Records from a collection
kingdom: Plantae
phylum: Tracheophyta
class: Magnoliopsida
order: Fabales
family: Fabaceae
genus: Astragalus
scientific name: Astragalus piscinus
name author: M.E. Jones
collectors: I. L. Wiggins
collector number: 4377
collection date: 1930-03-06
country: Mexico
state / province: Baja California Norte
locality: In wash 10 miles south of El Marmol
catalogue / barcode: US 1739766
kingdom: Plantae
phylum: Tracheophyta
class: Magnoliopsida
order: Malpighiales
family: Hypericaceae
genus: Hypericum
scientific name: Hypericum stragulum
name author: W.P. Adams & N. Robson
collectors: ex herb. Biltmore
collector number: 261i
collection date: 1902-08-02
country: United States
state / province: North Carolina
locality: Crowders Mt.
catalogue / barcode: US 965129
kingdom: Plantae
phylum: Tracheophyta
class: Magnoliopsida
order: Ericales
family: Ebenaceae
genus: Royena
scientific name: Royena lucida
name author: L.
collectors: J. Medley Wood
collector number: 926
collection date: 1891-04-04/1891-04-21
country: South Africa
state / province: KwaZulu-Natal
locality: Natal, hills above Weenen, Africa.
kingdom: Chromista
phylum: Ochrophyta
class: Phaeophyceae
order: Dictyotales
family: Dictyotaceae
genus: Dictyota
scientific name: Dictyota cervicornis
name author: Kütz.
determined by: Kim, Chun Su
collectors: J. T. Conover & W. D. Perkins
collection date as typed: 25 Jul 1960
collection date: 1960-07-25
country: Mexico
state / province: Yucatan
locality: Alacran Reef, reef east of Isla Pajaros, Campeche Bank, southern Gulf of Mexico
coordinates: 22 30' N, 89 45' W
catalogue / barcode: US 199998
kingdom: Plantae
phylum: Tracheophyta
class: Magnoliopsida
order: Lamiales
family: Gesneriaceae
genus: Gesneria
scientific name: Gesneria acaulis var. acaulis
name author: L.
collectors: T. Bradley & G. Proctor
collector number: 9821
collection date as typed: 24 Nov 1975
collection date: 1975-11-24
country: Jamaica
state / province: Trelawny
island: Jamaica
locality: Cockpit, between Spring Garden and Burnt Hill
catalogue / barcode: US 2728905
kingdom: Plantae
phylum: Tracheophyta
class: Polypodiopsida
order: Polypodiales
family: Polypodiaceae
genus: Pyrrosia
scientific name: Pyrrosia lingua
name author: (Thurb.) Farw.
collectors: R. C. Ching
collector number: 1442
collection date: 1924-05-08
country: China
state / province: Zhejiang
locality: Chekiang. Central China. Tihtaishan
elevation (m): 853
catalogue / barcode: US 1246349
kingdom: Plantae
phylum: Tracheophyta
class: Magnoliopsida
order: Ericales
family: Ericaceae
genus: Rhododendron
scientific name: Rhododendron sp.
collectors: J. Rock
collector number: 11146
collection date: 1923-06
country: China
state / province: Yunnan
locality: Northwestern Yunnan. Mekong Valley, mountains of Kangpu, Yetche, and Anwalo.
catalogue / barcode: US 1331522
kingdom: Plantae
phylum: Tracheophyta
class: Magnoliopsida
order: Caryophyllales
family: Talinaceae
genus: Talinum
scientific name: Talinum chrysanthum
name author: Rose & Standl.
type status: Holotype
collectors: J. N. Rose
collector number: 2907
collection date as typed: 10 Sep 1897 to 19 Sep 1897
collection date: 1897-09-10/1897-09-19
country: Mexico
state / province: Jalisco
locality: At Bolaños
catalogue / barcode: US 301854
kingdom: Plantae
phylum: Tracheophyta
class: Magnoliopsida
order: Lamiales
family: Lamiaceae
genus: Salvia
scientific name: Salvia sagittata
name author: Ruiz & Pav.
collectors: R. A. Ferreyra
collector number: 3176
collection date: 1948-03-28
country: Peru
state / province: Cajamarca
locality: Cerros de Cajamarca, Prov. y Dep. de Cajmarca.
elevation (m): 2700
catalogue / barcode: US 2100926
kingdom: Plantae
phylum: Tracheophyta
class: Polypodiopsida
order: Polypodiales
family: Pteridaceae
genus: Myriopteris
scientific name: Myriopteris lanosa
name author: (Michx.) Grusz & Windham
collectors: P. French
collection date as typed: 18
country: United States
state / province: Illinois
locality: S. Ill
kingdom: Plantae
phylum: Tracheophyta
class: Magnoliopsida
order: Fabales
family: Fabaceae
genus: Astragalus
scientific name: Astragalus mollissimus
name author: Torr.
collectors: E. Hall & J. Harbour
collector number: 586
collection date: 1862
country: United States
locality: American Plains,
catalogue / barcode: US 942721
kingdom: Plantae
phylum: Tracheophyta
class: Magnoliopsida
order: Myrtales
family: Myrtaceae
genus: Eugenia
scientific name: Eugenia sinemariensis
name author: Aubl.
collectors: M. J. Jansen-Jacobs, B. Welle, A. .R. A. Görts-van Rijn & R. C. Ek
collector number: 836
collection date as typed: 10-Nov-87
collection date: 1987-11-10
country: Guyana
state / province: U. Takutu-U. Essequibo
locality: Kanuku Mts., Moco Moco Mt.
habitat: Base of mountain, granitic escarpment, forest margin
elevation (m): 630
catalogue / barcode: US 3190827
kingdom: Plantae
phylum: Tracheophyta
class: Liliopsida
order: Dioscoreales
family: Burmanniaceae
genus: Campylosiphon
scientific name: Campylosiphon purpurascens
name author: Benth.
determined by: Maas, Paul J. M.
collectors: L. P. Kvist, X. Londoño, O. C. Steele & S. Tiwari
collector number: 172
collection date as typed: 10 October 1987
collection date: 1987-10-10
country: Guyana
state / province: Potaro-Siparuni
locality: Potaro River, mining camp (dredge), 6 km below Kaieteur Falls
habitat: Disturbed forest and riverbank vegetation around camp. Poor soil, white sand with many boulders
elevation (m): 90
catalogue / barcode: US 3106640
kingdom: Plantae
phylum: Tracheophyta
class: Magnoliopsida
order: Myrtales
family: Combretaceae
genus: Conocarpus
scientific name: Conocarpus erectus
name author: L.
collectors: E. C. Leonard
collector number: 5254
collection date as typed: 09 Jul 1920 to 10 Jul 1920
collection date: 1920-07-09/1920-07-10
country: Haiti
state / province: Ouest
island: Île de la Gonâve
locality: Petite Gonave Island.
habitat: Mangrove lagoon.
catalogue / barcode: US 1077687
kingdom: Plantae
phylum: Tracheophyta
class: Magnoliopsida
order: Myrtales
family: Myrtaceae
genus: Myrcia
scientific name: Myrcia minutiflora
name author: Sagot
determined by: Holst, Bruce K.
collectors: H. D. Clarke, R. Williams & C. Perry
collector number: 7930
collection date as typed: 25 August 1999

Work to be completed:
Replace "name author" with "authority" in the stretch from the line containing "habitat: Mangrove lagoon." through the end of the material, and write out that stretch with nothing else changed.

Reply to the task:
habitat: Mangrove lagoon.
catalogue / barcode: US 1077687
kingdom: Plantae
phylum: Tracheophyta
class: Magnoliopsida
order: Myrtales
family: Myrtaceae
genus: Myrcia
scientific name: Myrcia minutiflora
authority: Sagot
determined by: Holst, Bruce K.
collectors: H. D. Clarke, R. Williams & C. Perry
collector number: 7930
collection date as typed: 25 August 1999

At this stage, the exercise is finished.